(Prompt)
Exactly as written, print each of the entries.

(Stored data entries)

--- START ---

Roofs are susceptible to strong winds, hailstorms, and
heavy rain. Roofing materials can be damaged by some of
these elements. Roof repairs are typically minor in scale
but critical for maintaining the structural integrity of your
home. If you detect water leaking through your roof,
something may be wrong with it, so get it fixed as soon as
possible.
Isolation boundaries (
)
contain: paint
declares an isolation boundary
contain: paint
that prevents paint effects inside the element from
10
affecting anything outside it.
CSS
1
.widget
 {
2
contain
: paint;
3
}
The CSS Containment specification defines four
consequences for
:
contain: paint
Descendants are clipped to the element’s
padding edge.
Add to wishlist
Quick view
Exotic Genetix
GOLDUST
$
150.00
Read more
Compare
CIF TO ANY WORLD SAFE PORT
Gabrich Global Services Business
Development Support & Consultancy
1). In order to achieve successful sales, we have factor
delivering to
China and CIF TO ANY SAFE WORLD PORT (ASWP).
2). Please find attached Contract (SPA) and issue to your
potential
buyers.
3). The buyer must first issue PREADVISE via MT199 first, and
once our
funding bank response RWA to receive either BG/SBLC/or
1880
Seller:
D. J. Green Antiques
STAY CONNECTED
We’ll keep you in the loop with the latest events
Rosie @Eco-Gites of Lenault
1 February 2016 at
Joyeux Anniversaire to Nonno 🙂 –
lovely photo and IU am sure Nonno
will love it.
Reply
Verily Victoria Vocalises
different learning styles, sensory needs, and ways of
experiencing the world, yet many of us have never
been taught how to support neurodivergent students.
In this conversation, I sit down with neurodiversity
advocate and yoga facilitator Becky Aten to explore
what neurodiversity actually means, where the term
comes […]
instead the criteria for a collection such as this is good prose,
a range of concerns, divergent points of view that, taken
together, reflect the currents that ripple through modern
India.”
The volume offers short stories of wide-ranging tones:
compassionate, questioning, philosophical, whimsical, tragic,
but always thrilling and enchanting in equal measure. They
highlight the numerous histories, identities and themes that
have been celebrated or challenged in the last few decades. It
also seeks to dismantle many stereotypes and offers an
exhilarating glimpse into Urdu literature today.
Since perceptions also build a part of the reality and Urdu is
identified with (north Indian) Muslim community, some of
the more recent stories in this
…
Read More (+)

--- END ---

(Expected output)
Roofs are susceptible to strong winds, hailstorms, and
heavy rain. Roofing materials can be damaged by some of
these elements. Roof repairs are typically minor in scale
but critical for maintaining the structural integrity of your
home. If you detect water leaking through your roof,
something may be wrong with it, so get it fixed as soon as
possible.
Isolation boundaries (
)
contain: paint
declares an isolation boundary
contain: paint
that prevents paint effects inside the element from
10
affecting anything outside it.
CSS
1
.widget
 {
2
contain
: paint;
3
}
The CSS Containment specification defines four
consequences for
:
contain: paint
Descendants are clipped to the element’s
padding edge.
Add to wishlist
Quick view
Exotic Genetix
GOLDUST
$
150.00
Read more
Compare
CIF TO ANY WORLD SAFE PORT
Gabrich Global Services Business
Development Support & Consultancy
1). In order to achieve successful sales, we have factor
delivering to
China and CIF TO ANY SAFE WORLD PORT (ASWP).
2). Please find attached Contract (SPA) and issue to your
potential
buyers.
3). The buyer must first issue PREADVISE via MT199 first, and
once our
funding bank response RWA to receive either BG/SBLC/or
1880
Seller:
D. J. Green Antiques
STAY CONNECTED
We’ll keep you in the loop with the latest events
Rosie @Eco-Gites of Lenault
1 February 2016 at
Joyeux Anniversaire to Nonno 🙂 –
lovely photo and IU am sure Nonno
will love it.
Reply
Verily Victoria Vocalises
different learning styles, sensory needs, and ways of
experiencing the world, yet many of us have never
been taught how to support neurodivergent students.
In this conversation, I sit down with neurodiversity
advocate and yoga facilitator Becky Aten to explore
what neurodiversity actually means, where the term
comes […]
instead the criteria for a collection such as this is good prose,
a range of concerns, divergent points of view that, taken
together, reflect the currents that ripple through modern
India.”
The volume offers short stories of wide-ranging tones:
compassionate, questioning, philosophical, whimsical, tragic,
but always thrilling and enchanting in equal measure. They
highlight the numerous histories, identities and themes that
have been celebrated or challenged in the last few decades. It
also seeks to dismantle many stereotypes and offers an
exhilarating glimpse into Urdu literature today.
Since perceptions also build a part of the reality and Urdu is
identified with (north Indian) Muslim community, some of
the more recent stories in this
…
Read More (+)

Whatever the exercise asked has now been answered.